Geryak typically carries a tablet with digital photos of completed wall projects that he can email to clients for their consideration. Fiorillo has found that showcasing a past project catalog not only helps ease the design process with new client, but it also serves as a marketing tool of sorts.
4. Be open to new methods, styles and products.
Some clients simply prefer the look of natural stone. In Fiorillo’s Kansas market, many clients lean toward either dry-stacked or mortared natural stone retaining walls, rather than segmented blocks, he says. For those clients needing a less expensive option, segmented block manufacturers are increasingly offering designs and product lines that mimic the natural stone look. “Going into the higher end market, there are (segmented) products that mimic that natural stone look versus just a typical split face block,” Gunter says.
In addition to natural stone walls and dry stack walls – which also remain popular in Gunter’s Tennessee market – Willow Branch crews sometimes use a thin veneer over traditional concrete masonry unit wall blocks to achieve a natural stone look. At other times, Gunter’s team has strategically placed large natural stones – some as much as 5,000 pounds each – to create bolder-stacked walls.
“We meet at the client’s house so we can walk out into the yard and walk through the actual space with them.” Chris Geryak, MG Landscape and Irrigation Contractors
5. Get plans approved by an engineer.
To help ensure that the retaining wall is being designed and built properly, both structurally and to match the lay and quality of the soil where it will stand, it’s a good idea to have your build reviewed and approved by a structural engineer. This will add a significant cost – perhaps $1,500 to $3,000 or more – to your overall bid, but firms who adopt this approach feel it’s worth it.

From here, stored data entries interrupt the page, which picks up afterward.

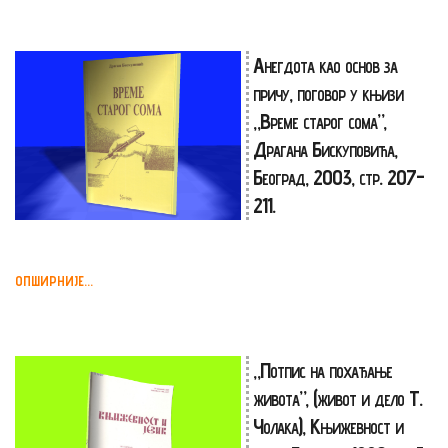
Анегдота као основ за
причу, поговор у књизи
„Време старог сома”,
Драгана Бискуповића,
Београд, 2003, стр. 207-
211.
ОПШИРНИЈЕ...
„Потпис на похађање
живота”, (живот и дело Т.
Чолака), Књижевност и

“We don’t build any wall without an engineer’s stamp,” Gunter says. “Every site and every soil around here is different, and there’s always a different challenge at each site, especially when you get into the larger walls.”
6. Prep the site properly.
Like Fiorillo, in recent years, Geryak has seen an increase in jobs to repair or rebuild failed retaining walls built by others. The root cause of many of those failures: poor site preparation. “They were not done with proper backfill of the soil underneath,” Geryak says. To ensure that new wall installs last, take the time to use quality draining and backfill material rather than just filling in with whatever is already on site.
“Using good clean rock and the best draining base material that you can means the less callbacks you’re going to have down the road,” Fiorillo says. “We use a lot of crushed concrete (for base material) and behind the wall we like to use clean washed crushed rock, because the water percolates through it better. Going those extra steps makes a big difference in the long run.”
7. Add finishing touches.
Attention to finishing details can transform a purely functional wall into a landscape showpiece. Rather than rigid straight lines, Gunter prefers to design walls with long, sweeping curves, surrounded by landscaping. Additionally, to avoid abrupt wall edges, he typically prefers to curve the ends back into a graded bank or lawn line, he says. For the top accent, the Willow Branch team always installs a cap of some type, whether a natural stone cap or one provided by the manufacturer.
Above all, it’s important to talk with your clients through every aspect of the design so that they’re happy with the end result.
“You want to visit the site with them to imagine the site lines from across the whole home and yard,” Gunter says. “Will they see the walls every day outside of their kitchen window, or is it going to be something hidden below a hillside? Those factors play into helping your client choose the right look and the right building product.”